Согласно мембранной теории, все четыре фундаментальных свойства клетки объясняются свойствами мембраны, отделяющей ее содержимое от внешней среды. При таком подходе физиология клетки сводится, по существу, к физиологии пленки, толщиной всего около 100 А. Содержимое клетки, согласно этой теории, можно рассматривать в качестве простого водного раствора всех ее компонентов, принципиально не отличающегося от раствора этих же веществ в пробирке. Внутренняя структура клетки, свойства разнообразных белковых комплексов и их роль в определении фундаментальных свойств клетки, все то, что было сделано за последние 50 лет бурного развития цитологии, - все это оказалось невостребованным логикой мембранной теории. Единственное, что нужно этой теории от содержимого клетки, - это способность ее компонентов "плавать" в растворе. А распределение ионов и других веществ вне и внутри клетки обеспечивают насосы - белковые комплексы в мембране, которые перекачивают те же ионы Na+ и К+ против градиента концентраций. Здравый смысл должен испытывать хотя бы слабые сомнения в том, что одна только плазматическая мембрана, составляющая по массе тысячные доли процента от массы всей клетки, способна регулировать ионный состав внутриклеточной среды в масштабах, в миллионы раз превышающих ее собственный объем.

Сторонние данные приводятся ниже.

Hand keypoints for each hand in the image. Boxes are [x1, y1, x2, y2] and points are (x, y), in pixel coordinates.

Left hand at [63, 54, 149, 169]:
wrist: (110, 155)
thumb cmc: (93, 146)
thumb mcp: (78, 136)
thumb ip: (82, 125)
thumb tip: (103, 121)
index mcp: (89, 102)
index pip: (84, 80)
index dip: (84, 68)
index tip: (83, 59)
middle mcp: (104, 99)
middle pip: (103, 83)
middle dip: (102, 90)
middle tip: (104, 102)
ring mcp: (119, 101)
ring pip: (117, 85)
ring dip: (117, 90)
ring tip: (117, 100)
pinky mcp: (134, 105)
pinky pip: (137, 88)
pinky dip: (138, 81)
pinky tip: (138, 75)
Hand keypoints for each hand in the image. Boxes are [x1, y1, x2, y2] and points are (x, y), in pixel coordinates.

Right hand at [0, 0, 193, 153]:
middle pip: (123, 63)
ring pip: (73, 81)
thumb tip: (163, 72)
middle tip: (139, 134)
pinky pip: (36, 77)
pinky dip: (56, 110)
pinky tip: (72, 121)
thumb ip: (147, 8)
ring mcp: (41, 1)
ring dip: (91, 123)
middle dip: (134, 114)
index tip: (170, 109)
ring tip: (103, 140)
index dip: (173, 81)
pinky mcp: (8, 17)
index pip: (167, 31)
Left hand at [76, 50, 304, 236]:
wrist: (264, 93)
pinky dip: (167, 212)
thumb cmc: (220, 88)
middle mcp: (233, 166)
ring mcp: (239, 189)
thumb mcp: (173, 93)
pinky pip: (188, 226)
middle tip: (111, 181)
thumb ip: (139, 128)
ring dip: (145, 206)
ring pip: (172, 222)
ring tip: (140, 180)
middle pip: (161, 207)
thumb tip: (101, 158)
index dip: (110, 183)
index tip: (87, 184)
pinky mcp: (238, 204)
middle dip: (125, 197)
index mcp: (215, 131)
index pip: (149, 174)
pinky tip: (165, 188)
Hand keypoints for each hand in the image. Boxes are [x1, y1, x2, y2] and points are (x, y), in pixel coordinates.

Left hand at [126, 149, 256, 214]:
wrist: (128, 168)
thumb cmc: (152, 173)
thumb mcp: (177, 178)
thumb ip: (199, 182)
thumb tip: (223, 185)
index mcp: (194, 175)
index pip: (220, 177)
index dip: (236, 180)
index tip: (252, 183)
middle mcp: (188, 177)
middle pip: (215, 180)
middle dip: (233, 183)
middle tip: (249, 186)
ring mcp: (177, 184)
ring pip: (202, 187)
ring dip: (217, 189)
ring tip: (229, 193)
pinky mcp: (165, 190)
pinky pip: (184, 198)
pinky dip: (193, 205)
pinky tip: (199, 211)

У мембранной теории есть замечательный объект, чтобы рассеять эти сомнения. Из гигантской нервной клетки (аксона) кальмара можно удалить все содержимое (аксоплазму), оставив только мембрану; получившийся препарат цитологи называют тенью аксона. Из-за своих больших размеров этот препарат не требует сложных технических ухищрений и процедур, с ним можно экспериментировать даже в школьном кабинете биологии. С тех пор, как в 1961 году появилась методика, позволяющая делать тени аксона, мембранной теории впервые за всю историю ее существования представилась возможность экспериментально доказать реальность Na, К-насоса: заменить аксоплазму морской водой ("родной" для аксона кальмара стихией) или другим раствором с преобладанием Na+ над К+, добавить в нее необходимые для работы насоса энергоносители (АТФ, аргининфосфат и т. п.) и посмотреть, будет ли Na+ откачиваться в окружающую среду, а К+ накапливаться внутри аксона-призрака. Если теория верна, то со временем внутриаксональная жидкость приобретет типичный для живой клетки ионный состав (с преобладанием К+ над Na+).

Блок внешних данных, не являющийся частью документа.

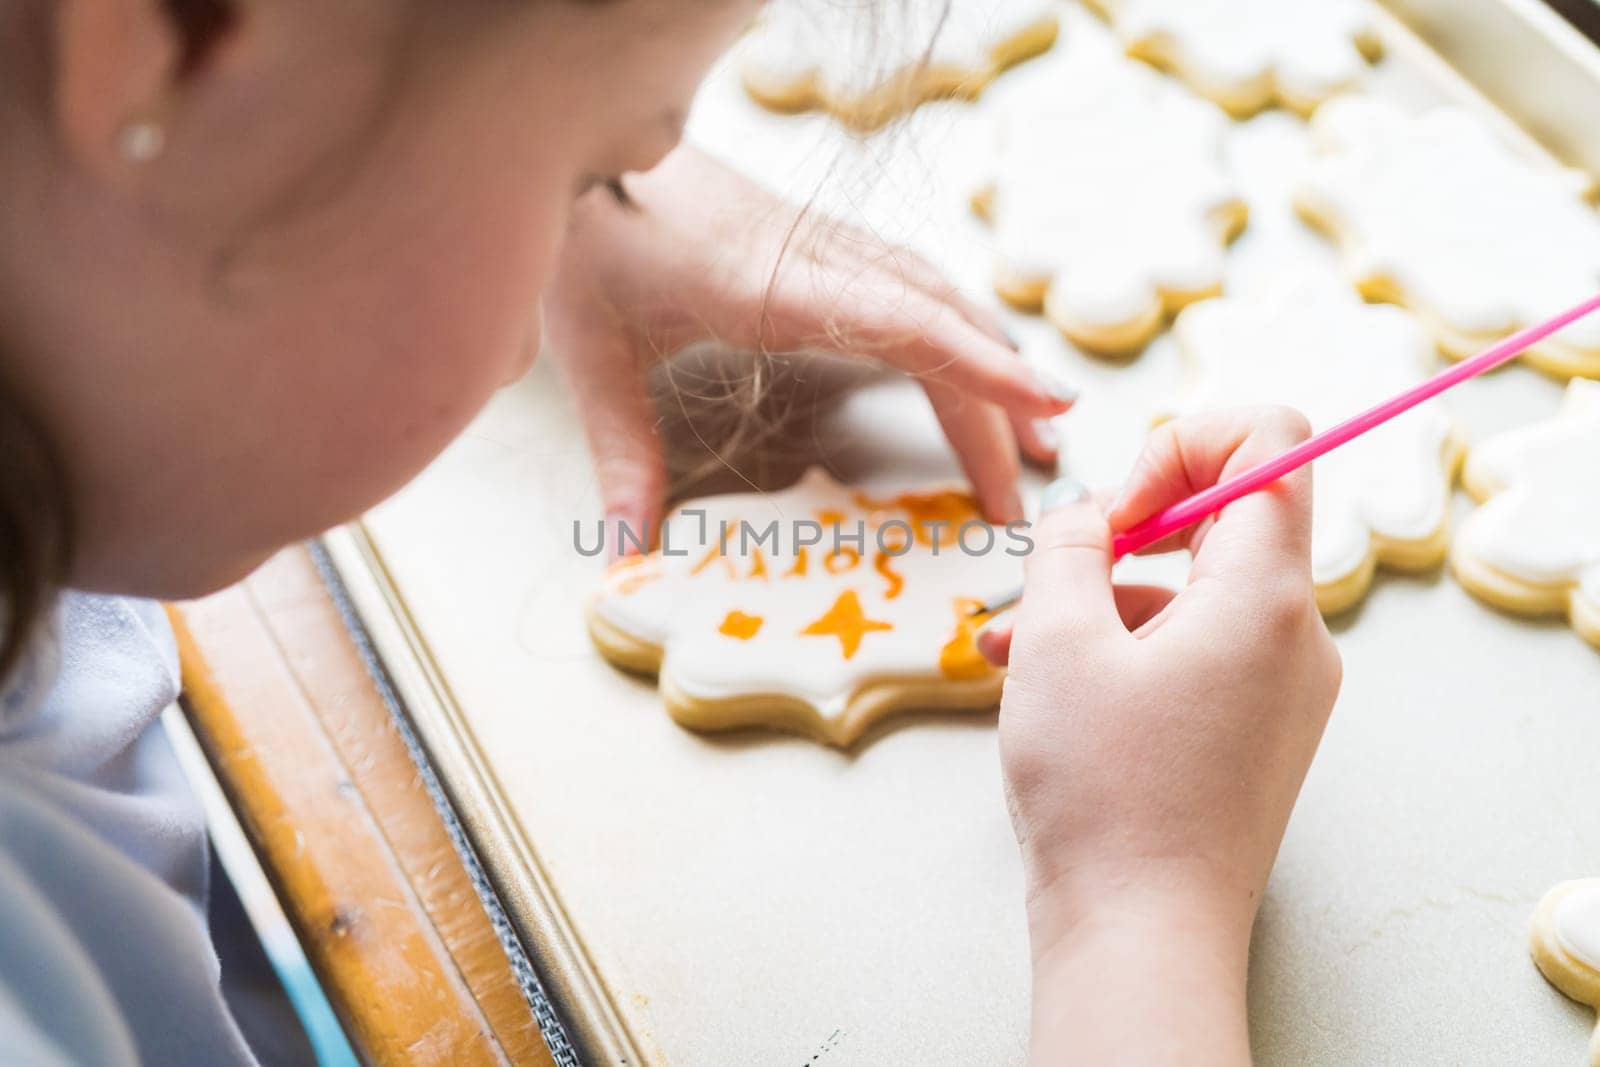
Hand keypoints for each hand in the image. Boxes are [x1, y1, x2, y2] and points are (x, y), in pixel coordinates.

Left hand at [543, 145, 1074, 547]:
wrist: (593, 151)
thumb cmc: (591, 241)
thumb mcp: (593, 353)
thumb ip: (621, 453)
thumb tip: (629, 550)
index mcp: (774, 285)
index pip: (908, 325)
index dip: (984, 369)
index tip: (1051, 408)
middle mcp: (820, 260)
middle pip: (940, 328)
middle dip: (996, 412)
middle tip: (1019, 501)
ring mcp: (829, 246)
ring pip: (940, 302)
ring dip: (993, 369)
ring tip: (1035, 440)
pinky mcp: (824, 245)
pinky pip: (917, 289)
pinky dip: (963, 334)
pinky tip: (978, 369)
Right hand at [979, 408, 1341, 1064]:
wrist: (1141, 936)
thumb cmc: (1102, 791)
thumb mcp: (1056, 641)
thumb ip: (1069, 545)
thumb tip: (1085, 512)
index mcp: (1266, 594)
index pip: (1273, 440)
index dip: (1186, 439)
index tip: (1120, 505)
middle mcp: (1296, 634)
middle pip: (1228, 518)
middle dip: (1126, 527)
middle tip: (1059, 570)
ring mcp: (1284, 689)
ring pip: (1196, 594)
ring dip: (1104, 598)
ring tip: (1011, 648)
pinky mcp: (1258, 732)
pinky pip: (1198, 653)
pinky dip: (1127, 650)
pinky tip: (1042, 686)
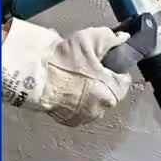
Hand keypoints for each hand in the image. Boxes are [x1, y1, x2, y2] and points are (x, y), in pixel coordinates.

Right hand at [2, 19, 130, 126]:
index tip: (104, 63)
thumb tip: (123, 39)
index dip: (115, 68)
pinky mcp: (71, 121)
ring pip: (95, 101)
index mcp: (113, 92)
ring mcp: (85, 117)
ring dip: (90, 92)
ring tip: (76, 78)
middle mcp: (101, 108)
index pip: (124, 80)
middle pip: (110, 92)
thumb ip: (112, 39)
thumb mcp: (91, 40)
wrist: (36, 77)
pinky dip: (77, 100)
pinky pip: (81, 109)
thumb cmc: (64, 61)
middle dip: (103, 81)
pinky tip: (68, 88)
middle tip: (88, 68)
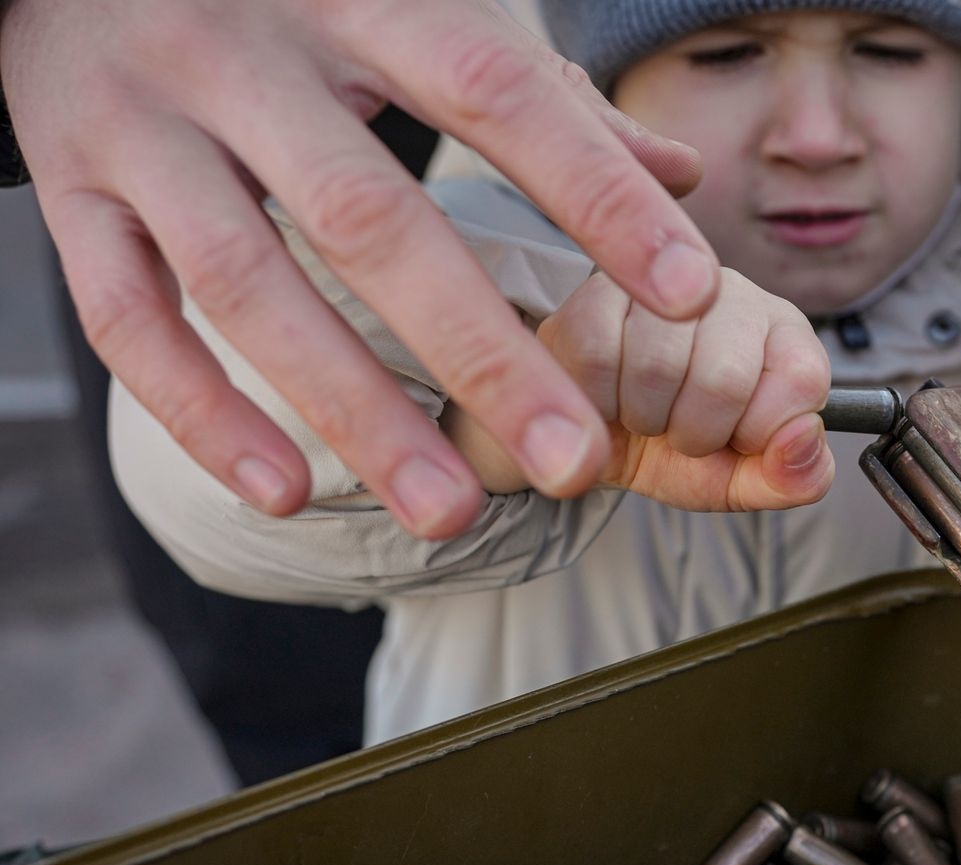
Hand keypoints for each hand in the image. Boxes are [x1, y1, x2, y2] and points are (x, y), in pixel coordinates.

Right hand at [0, 0, 719, 538]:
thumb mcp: (409, 4)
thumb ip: (544, 93)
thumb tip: (679, 171)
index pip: (496, 91)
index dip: (597, 193)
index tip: (692, 292)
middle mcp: (240, 53)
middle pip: (370, 220)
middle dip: (482, 353)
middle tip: (577, 464)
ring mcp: (140, 124)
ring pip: (245, 288)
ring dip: (356, 413)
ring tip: (453, 517)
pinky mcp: (69, 188)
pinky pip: (124, 318)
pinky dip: (202, 414)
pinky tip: (291, 494)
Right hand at [444, 270, 834, 511]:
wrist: (593, 443)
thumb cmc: (677, 450)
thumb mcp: (742, 478)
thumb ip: (793, 475)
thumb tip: (804, 439)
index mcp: (783, 331)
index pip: (801, 378)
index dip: (761, 431)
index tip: (738, 438)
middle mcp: (729, 290)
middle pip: (727, 376)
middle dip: (697, 432)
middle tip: (681, 431)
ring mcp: (660, 281)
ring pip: (659, 365)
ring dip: (646, 418)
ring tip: (643, 415)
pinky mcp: (592, 292)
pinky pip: (597, 355)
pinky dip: (601, 403)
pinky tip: (607, 401)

В 1963 году известный электрофизиолог Р.Д. Кейнес сообщил на семинаре в Пенсильванском университете, что все попытки такого рода закончились неудачей. До сих пор решающий эксперимент на аксоне кальмара остается несбыточной мечтой мембранной теории.

Кстати, об энергетике всего "парка" систем активного транспорта, постулированного мембранной теорией. Начиная с 50-х годов представление о роли АТФ как универсального источника энергии для биологических процессов не изменилось. Однако изменилась оценка того количества энергии, которое эта молекула способна дать: в 70-е годы она снизилась с 10-12 ккал/моль до 3-5 ккал/моль. Девальвация АТФ ставит вопрос об энергетическом крахе клетки, если смотреть на ее энергетику с позиций мембранной теории. Даже если верна первоначальная оптимистическая оценка энергетической ценности АТФ, то для обслуживания только натриевого насоса (учитывая реально наблюдаемую интенсивность обмена Na+ между клеткой и средой) необходимо, по Лингу, в 30 раз больше АТФ, чем клетка способна синтезировать. А к настоящему времени постулировано уже около 30 транспортных систем, каждой из которых также требуется АТФ. В литературе отсутствуют не только независимые расчеты энергетического баланса клетки, но и какие-либо другие, что весьма красноречиво.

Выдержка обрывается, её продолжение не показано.